The data below holds a line containing "Each of the desktop machines" and a line containing "A useful side-affect"; please quote exactly those two lines and every line between them, and nothing else.

-.-.-

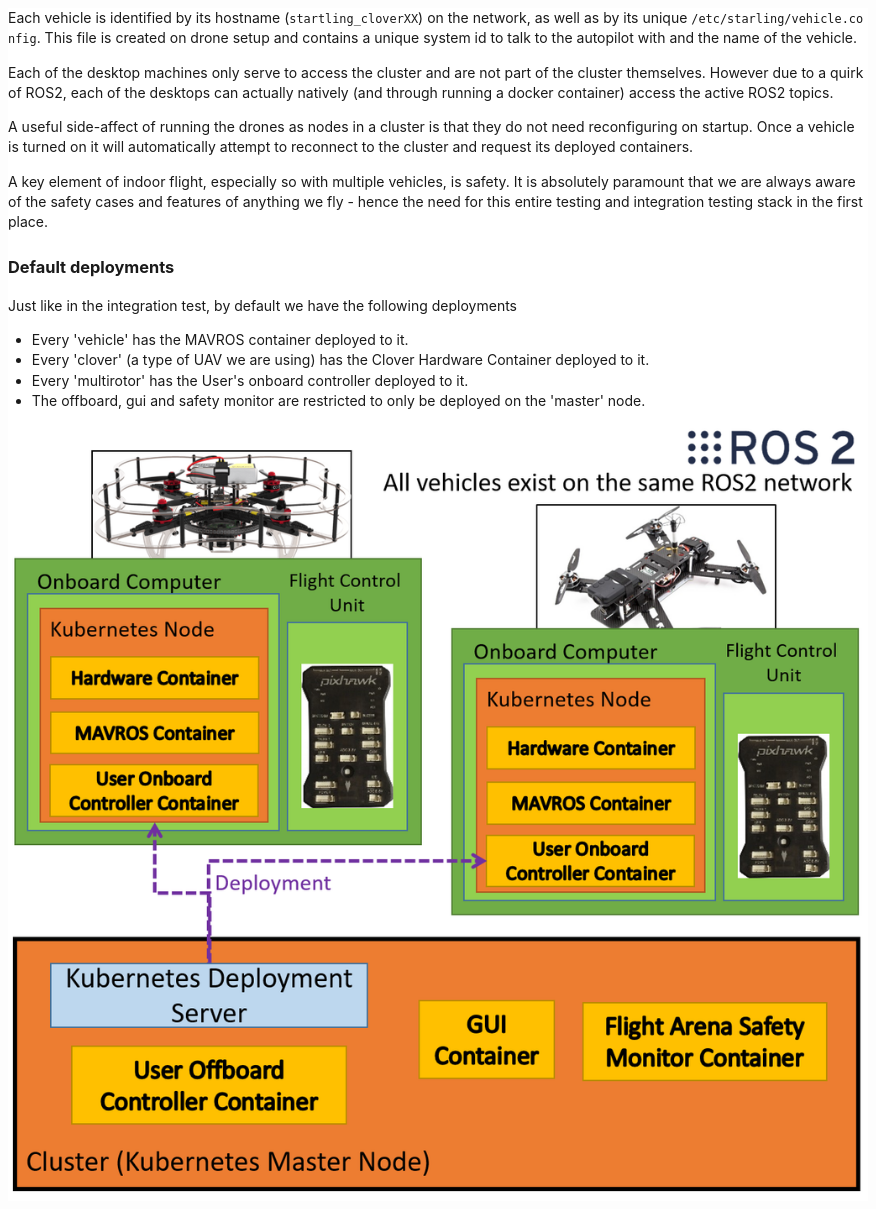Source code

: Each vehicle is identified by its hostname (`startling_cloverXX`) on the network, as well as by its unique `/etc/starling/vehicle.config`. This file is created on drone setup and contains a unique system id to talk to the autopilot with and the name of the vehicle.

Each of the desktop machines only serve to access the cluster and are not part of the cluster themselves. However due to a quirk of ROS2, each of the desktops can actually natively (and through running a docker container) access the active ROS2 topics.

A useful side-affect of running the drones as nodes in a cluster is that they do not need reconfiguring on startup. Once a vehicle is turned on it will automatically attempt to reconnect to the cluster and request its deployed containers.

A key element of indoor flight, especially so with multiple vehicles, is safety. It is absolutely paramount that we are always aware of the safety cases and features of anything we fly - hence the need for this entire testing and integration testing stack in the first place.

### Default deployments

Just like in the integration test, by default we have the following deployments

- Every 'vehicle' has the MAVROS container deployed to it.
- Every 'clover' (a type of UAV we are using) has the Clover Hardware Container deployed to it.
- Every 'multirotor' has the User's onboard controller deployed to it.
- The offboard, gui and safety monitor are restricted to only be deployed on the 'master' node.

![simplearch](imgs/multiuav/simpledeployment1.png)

-.-.-

Solution for this task:
Each of the desktop machines only serve to access the cluster and are not part of the cluster themselves. However due to a quirk of ROS2, each of the desktops can actually natively (and through running a docker container) access the active ROS2 topics.

A useful side-affect of running the drones as nodes in a cluster is that they do not need reconfiguring on startup. Once a vehicle is turned on it will automatically attempt to reconnect to the cluster and request its deployed containers.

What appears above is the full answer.